■ **Data rows**
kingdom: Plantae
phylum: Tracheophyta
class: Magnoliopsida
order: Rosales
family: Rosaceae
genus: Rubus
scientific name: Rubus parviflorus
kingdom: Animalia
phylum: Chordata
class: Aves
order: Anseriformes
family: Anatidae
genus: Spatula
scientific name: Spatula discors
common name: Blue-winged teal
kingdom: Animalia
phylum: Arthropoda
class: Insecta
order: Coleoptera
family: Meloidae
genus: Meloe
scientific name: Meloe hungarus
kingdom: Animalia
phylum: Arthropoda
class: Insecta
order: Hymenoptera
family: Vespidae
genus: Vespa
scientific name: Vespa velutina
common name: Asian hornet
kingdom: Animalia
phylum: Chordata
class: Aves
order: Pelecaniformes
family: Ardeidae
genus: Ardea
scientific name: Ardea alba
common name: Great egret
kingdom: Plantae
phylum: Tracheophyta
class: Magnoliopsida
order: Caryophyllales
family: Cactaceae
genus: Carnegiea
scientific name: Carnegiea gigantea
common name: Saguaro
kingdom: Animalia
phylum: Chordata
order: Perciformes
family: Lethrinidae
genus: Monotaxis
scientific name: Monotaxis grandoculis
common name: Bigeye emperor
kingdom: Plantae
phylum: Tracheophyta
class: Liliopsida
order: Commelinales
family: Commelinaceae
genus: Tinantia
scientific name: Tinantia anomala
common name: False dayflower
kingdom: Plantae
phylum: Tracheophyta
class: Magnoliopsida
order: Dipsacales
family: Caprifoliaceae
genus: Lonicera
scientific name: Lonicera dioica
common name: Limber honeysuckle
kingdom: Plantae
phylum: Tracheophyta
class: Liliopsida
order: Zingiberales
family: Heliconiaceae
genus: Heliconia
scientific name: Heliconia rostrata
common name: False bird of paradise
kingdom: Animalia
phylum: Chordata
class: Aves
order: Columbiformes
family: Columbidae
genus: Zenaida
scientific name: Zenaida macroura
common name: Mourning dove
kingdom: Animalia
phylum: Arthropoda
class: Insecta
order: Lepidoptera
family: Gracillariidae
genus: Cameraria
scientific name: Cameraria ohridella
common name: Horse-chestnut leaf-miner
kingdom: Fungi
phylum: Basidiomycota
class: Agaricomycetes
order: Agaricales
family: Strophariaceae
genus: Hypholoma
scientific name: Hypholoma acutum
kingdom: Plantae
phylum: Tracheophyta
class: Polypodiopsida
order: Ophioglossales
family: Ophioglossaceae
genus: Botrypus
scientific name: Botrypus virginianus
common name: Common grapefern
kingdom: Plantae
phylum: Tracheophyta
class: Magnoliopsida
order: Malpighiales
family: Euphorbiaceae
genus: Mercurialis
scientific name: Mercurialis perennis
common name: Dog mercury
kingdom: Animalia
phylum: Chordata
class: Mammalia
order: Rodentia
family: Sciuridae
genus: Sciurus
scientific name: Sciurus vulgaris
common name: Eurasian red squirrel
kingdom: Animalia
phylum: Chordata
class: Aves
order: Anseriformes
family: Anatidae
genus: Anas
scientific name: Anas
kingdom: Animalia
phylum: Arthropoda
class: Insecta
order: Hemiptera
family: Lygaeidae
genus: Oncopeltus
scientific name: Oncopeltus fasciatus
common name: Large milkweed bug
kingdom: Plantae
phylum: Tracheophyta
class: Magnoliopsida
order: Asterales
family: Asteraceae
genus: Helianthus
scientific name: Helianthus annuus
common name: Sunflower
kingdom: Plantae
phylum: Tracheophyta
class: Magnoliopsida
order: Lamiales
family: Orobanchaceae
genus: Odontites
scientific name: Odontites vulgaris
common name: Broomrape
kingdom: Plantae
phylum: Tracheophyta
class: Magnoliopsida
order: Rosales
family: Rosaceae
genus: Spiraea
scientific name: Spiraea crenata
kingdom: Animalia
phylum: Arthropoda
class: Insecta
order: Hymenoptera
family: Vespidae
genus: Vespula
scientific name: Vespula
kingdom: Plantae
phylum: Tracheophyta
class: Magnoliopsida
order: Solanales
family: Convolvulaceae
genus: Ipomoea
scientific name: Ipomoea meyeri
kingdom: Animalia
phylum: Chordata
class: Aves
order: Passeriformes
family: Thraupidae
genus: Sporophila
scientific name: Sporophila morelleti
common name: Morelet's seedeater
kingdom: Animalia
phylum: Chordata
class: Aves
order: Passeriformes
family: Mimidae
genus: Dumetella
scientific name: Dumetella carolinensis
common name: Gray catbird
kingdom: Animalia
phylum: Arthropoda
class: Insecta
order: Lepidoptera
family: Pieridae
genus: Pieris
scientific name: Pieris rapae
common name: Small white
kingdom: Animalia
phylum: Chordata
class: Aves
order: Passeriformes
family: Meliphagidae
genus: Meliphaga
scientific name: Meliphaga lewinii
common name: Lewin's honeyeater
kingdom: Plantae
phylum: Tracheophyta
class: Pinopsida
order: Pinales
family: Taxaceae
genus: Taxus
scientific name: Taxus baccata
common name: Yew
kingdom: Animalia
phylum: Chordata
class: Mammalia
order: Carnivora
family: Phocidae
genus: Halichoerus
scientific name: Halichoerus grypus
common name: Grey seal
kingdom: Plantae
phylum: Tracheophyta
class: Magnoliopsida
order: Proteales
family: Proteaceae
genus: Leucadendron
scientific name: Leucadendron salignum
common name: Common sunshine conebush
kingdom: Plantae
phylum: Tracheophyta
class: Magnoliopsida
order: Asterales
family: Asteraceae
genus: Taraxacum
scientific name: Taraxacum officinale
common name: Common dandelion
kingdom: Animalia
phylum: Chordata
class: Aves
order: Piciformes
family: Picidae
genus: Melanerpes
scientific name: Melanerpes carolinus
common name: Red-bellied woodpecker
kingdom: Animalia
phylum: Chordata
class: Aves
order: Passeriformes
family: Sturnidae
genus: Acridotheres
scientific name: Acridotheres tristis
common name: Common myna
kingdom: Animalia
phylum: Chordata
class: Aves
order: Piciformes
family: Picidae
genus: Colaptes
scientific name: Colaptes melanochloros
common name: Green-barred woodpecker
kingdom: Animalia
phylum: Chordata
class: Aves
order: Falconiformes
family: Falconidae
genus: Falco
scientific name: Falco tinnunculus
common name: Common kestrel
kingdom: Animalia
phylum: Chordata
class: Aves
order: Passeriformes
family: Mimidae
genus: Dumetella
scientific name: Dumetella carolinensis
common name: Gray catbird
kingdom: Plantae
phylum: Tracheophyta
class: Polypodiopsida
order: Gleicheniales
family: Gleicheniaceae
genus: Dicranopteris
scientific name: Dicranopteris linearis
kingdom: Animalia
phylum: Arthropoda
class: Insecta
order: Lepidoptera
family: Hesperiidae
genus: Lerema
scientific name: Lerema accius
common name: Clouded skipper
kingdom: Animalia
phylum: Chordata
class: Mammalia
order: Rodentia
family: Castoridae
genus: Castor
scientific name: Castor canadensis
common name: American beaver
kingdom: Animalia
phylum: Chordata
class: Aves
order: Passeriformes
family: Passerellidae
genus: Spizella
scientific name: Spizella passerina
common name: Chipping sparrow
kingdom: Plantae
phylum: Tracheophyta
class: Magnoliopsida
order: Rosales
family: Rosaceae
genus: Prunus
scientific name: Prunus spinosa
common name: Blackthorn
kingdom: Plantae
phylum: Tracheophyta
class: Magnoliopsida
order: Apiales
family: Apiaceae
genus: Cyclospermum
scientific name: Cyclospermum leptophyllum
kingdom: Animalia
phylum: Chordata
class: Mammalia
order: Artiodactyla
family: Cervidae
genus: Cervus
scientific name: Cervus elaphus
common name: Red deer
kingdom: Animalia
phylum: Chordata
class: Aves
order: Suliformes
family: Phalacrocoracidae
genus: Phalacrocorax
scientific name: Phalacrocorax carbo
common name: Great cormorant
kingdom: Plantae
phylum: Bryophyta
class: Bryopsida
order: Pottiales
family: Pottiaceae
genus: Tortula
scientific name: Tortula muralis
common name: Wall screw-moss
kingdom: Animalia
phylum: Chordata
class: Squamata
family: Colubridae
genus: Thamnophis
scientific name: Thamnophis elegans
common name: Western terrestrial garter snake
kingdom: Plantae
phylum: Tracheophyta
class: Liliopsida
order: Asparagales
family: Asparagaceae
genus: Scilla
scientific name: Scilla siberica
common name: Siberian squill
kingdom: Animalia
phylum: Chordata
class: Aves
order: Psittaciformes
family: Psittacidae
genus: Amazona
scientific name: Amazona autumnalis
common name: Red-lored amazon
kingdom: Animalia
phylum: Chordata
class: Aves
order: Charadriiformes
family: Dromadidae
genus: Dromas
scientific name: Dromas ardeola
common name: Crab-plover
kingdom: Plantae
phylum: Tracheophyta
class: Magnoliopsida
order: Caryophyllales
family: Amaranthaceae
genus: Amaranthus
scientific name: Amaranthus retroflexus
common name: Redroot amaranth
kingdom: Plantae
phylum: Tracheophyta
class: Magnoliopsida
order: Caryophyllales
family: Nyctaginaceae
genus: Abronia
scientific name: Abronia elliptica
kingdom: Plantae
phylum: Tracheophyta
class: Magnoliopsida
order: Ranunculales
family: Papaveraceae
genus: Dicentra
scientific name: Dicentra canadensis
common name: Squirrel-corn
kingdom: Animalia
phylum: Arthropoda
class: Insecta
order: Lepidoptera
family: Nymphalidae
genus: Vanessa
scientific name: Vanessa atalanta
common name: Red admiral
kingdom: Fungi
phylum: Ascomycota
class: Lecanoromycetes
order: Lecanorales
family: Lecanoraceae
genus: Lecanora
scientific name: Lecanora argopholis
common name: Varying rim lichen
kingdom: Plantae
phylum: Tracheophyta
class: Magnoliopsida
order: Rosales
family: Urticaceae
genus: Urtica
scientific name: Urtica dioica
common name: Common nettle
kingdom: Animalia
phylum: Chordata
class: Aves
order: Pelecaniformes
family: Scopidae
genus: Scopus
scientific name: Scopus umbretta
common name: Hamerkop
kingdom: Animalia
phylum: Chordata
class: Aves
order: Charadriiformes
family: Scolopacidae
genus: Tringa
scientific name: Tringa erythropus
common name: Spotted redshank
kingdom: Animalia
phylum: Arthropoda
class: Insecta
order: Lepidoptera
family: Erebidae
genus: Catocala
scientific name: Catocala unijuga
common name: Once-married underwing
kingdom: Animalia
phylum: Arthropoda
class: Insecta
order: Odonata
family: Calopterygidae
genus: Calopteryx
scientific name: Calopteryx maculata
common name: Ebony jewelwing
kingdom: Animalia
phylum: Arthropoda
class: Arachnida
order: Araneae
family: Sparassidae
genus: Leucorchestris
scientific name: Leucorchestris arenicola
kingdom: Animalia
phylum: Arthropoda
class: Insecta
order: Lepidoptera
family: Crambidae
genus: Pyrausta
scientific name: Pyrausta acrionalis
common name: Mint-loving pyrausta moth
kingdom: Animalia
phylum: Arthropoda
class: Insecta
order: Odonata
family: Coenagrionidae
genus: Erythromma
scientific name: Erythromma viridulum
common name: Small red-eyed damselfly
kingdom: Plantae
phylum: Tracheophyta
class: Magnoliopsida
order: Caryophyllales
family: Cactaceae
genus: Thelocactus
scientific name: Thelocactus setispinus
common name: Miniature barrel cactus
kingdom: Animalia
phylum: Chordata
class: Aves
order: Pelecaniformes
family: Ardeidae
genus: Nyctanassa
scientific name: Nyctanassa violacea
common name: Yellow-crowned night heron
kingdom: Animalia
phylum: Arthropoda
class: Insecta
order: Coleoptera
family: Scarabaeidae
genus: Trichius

■ **Objective**
Convert the listing above, from its first line through the line containing "genus: Heliconia", into a Markdown table with the columns Row and Text. Give each line its row number and leave out any blank lines.

■ **Result for this task**
| Row | Text |
|---|---|
| 1 | kingdom: Plantae |
| 2 | phylum: Tracheophyta |
| 3 | class: Magnoliopsida |
| 4 | order: Rosales |
| 5 | family: Rosaceae |
| 6 | genus: Rubus |
| 7 | scientific name: Rubus parviflorus |
| 8 | kingdom: Animalia |
| 9 | phylum: Chordata |
| 10 | class: Aves |
| 11 | order: Anseriformes |
| 12 | family: Anatidae |
| 13 | genus: Spatula |
| 14 | scientific name: Spatula discors |
| 15 | common name: Blue-winged teal |
| 16 | kingdom: Animalia |
| 17 | phylum: Arthropoda |
| 18 | class: Insecta |
| 19 | order: Coleoptera |
| 20 | family: Meloidae |
| 21 | genus: Meloe |
| 22 | scientific name: Meloe hungarus |
| 23 | kingdom: Animalia |
| 24 | phylum: Arthropoda |
| 25 | class: Insecta |
| 26 | order: Hymenoptera |
| 27 | family: Vespidae |
| 28 | genus: Vespa |
| 29 | scientific name: Vespa velutina |
| 30 | common name: Asian hornet |
| 31 | kingdom: Animalia |
| 32 | phylum: Chordata |
| 33 | class: Aves |
| 34 | order: Pelecaniformes |
| 35 | family: Ardeidae |
| 36 | genus: Ardea |
| 37 | scientific name: Ardea alba |
| 38 | common name: Great egret |
| 39 | kingdom: Plantae |
| 40 | phylum: Tracheophyta |
| 41 | class: Magnoliopsida |
| 42 | order: Caryophyllales |
| 43 | family: Cactaceae |
| 44 | genus: Carnegiea |
| 45 | scientific name: Carnegiea gigantea |
| 46 | common name: Saguaro |
| 47 | kingdom: Animalia |
| 48 | phylum: Chordata |
| 49 | order: Perciformes |
| 50 | family: Lethrinidae |
| 51 | genus: Monotaxis |
| 52 | scientific name: Monotaxis grandoculis |
| 53 | common name: Bigeye emperor |
| 54 | kingdom: Plantae |
| 55 | phylum: Tracheophyta |
| 56 | class: Liliopsida |
| 57 | order: Commelinales |
| 58 | family: Commelinaceae |
| 59 | genus: Tinantia |
| 60 | scientific name: Tinantia anomala |
| 61 | common name: False dayflower |
| 62 | kingdom: Plantae |
| 63 | phylum: Tracheophyta |
| 64 | class: Magnoliopsida |
| 65 | order: Dipsacales |
| 66 | family: Caprifoliaceae |
| 67 | genus: Lonicera |
| 68 | scientific name: Lonicera dioica |
| 69 | common name: Limber honeysuckle |
| 70 | kingdom: Plantae |
| 71 | phylum: Tracheophyta |
| 72 | class: Liliopsida |
| 73 | order: Zingiberales |
| 74 | family: Heliconiaceae |
| 75 | genus: Heliconia |